Vingt millions d’euros ont été apportés par des investisseurs historiques de Younited Credit : Crédit Mutuel Arkéa, Eurazeo Croissance, AG2R La Mondiale et Weber investissement. Pierre Kosciusko-Morizet a également réinvesti, mais pas le groupe Schibsted, «qui s’était fortement dilué aux deux derniers tours», précise Charles Egly, président et co-fondateur de Younited Credit. Bpifrance et le fonds Matmut Innovation ont apporté l’autre moitié. «Nous faisons un effet de levier, détaille Jean Bertin, chargé d’affaires pour le fonds Large Venture de Bpifrance. Nous amenons au conseil de surveillance nos compétences en capital-risque et en innovation».
Après l’Italie et l’Espagne, Younited Credit souhaite se lancer dans deux à quatre nouveaux pays d’ici la fin 2019. La jeune pousse construit aussi des interfaces de programmation (API), pour proposer sa plate-forme en marque blanche à des partenaires (assureurs, banques, opérateurs téléphoniques, néobanques…). En Italie, elle la propose déjà depuis quelques mois à des petites banques locales.
Cet axe de croissance est «non négligeable, principalement en France et en Italie, nos marchés les plus mûrs», précise Charles Egly. «Il nous donne accès à une base de clients que nous ne touchons pas à travers nos campagnes de [publicité]. Par exemple, la clientèle des assureurs privilégie en général des marques établies, et n’est pas très réceptive aux offres des fintechs. Mais si une offre est mise en avant par l’assureur, elle peut sauter le pas».
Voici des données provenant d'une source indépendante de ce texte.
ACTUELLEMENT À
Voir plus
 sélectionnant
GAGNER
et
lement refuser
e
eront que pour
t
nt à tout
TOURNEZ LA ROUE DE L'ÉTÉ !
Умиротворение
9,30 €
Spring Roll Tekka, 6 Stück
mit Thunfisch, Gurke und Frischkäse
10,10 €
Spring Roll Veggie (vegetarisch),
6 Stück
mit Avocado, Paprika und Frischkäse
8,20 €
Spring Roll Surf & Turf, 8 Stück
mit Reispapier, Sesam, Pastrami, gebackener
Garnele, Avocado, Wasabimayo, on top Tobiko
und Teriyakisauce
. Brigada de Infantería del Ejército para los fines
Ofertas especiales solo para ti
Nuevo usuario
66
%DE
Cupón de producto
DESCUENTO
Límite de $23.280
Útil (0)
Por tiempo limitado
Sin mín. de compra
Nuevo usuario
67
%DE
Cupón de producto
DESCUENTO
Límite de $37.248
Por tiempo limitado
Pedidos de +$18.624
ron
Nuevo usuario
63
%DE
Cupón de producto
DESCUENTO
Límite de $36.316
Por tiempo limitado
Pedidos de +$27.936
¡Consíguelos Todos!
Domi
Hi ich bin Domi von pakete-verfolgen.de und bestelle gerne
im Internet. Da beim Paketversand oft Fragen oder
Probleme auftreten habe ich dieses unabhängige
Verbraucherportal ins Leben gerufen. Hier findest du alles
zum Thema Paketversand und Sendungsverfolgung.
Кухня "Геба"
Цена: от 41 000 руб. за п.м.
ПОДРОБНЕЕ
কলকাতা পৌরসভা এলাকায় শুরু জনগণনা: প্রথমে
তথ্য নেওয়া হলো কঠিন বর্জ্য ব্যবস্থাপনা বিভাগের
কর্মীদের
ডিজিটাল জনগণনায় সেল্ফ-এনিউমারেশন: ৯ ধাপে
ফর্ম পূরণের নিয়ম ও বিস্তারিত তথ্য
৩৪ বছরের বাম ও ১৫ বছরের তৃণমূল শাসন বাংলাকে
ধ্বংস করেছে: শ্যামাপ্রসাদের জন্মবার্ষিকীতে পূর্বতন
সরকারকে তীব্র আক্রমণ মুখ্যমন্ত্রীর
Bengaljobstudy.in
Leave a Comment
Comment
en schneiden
Les déboires récents de certaines plates-formes anglo-saxonnes n’ont pas effrayé Bpifrance. «C’est un sujet d’attention pour nous, reconnaît Jean Bertin. […] La croissance de Younited Credit est plus maîtrisée.» Par rapport à l’Europe, «le secteur du crédit à la consommation anglo-saxon est très volatil, souligne Charles Egly. Les ménages sont trois fois plus endettés, la gestion du crédit est beaucoup plus cyclique, il n’y a pas d’amortisseurs sociaux».